Criteria to predict carriers of a novel SCN5A mutation in a large Portuguese family affected by the Brugada syndrome

Aims Brugada syndrome (BrS) is a life-threatening arrhythmia disorder associated with autosomal-dominant mutations in the SCN5A gene. We aimed to characterize the diagnostic challenges and clinical manifestations of a novel SCN5A mutation associated with BrS. Methods and results From a novel SCN5A mutation (c.664C>T; p.Arg222X) identified in a proband with the characteristic electrocardiographic pattern and the history of sudden collapse, 122 family members were studied including 40 carriers of the mutation. The electrocardiographic diagnosis of BrS requires type 1 Brugada electrocardiogram (ECG) pattern in >1 right precordial lead (V1–V3), but recently an isolated lead with coved-type ECG was proposed to be enough for the diagnosis. In this family, these proposed criteria (PC) were more sensitive in detecting mutation carriers than the conventional criteria without repercussion on the specificity. Carriers had, on average, longer P-wave duration, PR, and QRS intervals and higher transmural dispersion of repolarization.
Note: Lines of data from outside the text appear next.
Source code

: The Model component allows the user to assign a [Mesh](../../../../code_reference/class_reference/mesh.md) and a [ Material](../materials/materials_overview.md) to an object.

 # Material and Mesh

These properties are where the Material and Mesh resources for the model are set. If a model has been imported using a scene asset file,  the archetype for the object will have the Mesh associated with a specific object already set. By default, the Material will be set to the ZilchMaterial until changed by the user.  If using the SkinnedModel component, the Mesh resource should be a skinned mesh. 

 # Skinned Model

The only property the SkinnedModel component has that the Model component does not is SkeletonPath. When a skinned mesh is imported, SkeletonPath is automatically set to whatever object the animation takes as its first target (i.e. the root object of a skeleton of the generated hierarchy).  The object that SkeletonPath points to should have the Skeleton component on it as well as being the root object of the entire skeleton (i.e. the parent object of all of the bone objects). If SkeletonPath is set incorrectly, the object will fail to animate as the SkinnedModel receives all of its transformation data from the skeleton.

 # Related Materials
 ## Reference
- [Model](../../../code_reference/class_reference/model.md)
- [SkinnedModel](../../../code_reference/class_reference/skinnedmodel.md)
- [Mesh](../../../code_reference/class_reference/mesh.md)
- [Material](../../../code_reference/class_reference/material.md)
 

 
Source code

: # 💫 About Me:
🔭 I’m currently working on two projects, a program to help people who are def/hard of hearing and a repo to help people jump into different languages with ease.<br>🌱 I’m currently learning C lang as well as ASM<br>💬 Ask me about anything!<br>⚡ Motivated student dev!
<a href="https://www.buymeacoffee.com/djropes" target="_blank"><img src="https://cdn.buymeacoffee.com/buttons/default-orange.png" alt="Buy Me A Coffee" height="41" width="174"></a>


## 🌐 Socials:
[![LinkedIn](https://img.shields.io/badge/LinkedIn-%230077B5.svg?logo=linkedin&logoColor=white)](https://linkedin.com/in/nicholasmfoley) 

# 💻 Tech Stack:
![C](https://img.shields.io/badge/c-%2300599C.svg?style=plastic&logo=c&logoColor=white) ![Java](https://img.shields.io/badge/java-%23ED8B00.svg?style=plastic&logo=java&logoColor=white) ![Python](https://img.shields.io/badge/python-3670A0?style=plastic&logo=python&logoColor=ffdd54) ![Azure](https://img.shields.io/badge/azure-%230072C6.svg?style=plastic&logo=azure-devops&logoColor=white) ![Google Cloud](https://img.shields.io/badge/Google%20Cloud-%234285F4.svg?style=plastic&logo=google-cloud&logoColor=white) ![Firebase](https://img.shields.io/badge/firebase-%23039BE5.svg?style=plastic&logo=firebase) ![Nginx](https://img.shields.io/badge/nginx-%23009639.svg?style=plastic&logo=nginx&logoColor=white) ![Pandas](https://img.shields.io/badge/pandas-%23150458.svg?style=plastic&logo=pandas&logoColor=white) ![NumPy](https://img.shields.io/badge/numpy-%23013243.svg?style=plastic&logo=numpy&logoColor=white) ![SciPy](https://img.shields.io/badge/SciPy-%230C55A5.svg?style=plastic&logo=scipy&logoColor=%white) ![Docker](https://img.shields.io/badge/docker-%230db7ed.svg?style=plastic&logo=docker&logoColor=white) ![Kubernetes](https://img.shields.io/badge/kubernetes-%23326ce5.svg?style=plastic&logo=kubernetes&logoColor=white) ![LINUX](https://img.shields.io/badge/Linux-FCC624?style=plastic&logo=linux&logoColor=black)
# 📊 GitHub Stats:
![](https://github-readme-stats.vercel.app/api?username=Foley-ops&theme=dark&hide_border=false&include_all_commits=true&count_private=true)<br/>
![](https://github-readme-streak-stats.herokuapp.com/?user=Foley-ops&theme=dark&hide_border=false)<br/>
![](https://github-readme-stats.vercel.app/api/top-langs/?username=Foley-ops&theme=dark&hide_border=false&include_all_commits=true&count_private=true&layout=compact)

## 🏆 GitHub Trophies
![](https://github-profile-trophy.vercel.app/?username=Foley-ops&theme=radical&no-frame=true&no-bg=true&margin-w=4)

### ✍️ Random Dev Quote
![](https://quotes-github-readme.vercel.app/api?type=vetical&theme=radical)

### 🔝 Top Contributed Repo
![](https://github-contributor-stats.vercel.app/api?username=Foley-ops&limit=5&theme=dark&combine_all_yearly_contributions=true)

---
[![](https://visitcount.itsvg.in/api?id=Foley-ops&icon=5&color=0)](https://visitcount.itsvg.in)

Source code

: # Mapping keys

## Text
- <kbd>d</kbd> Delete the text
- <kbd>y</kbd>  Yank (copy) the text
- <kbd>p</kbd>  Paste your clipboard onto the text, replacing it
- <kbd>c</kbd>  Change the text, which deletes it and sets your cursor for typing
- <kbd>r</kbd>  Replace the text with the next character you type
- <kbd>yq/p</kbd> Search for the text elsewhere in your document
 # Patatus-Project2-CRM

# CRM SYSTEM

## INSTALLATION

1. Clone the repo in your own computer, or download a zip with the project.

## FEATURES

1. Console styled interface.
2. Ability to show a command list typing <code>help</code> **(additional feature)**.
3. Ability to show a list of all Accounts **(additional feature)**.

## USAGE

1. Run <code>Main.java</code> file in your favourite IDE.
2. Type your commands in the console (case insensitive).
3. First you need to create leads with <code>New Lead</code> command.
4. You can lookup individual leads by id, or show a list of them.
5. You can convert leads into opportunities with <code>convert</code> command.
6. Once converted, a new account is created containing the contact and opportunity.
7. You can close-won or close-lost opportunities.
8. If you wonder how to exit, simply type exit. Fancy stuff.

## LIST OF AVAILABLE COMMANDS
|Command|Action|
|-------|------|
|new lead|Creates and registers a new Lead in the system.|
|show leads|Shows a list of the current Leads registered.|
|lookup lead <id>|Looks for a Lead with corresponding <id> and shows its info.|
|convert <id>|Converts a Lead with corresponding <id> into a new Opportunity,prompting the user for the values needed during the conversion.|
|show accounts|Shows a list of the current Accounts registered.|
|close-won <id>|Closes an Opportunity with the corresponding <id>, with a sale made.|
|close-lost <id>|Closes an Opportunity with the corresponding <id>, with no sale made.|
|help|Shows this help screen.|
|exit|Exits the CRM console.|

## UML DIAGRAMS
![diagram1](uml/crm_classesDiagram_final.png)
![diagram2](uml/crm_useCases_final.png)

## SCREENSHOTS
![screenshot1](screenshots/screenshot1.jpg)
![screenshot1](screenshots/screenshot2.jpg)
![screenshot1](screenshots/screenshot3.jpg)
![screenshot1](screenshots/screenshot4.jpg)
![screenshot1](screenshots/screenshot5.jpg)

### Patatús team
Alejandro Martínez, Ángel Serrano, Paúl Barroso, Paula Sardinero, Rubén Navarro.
The prevalence of late potentials was higher in carriers, and individual signal average ECG (SAECG) parameters (QRSf, LAS, and RMS40) also were related to SCN5A gene mutation. Three non-carriers were found to be affected by BrS, two with a spontaneous type 1 ECG with alternative placement of the precordial electrodes, and one only after the pharmacological provocative test, suggesting that other genes may play a role in the pathophysiology of this disease. Conclusion The PC for BrS diagnosis should be implemented. Some parameters from the spontaneous ECG and the SAECG are more effective tools than the characteristic repolarization pattern to discriminate between carriers of SCN5A mutations.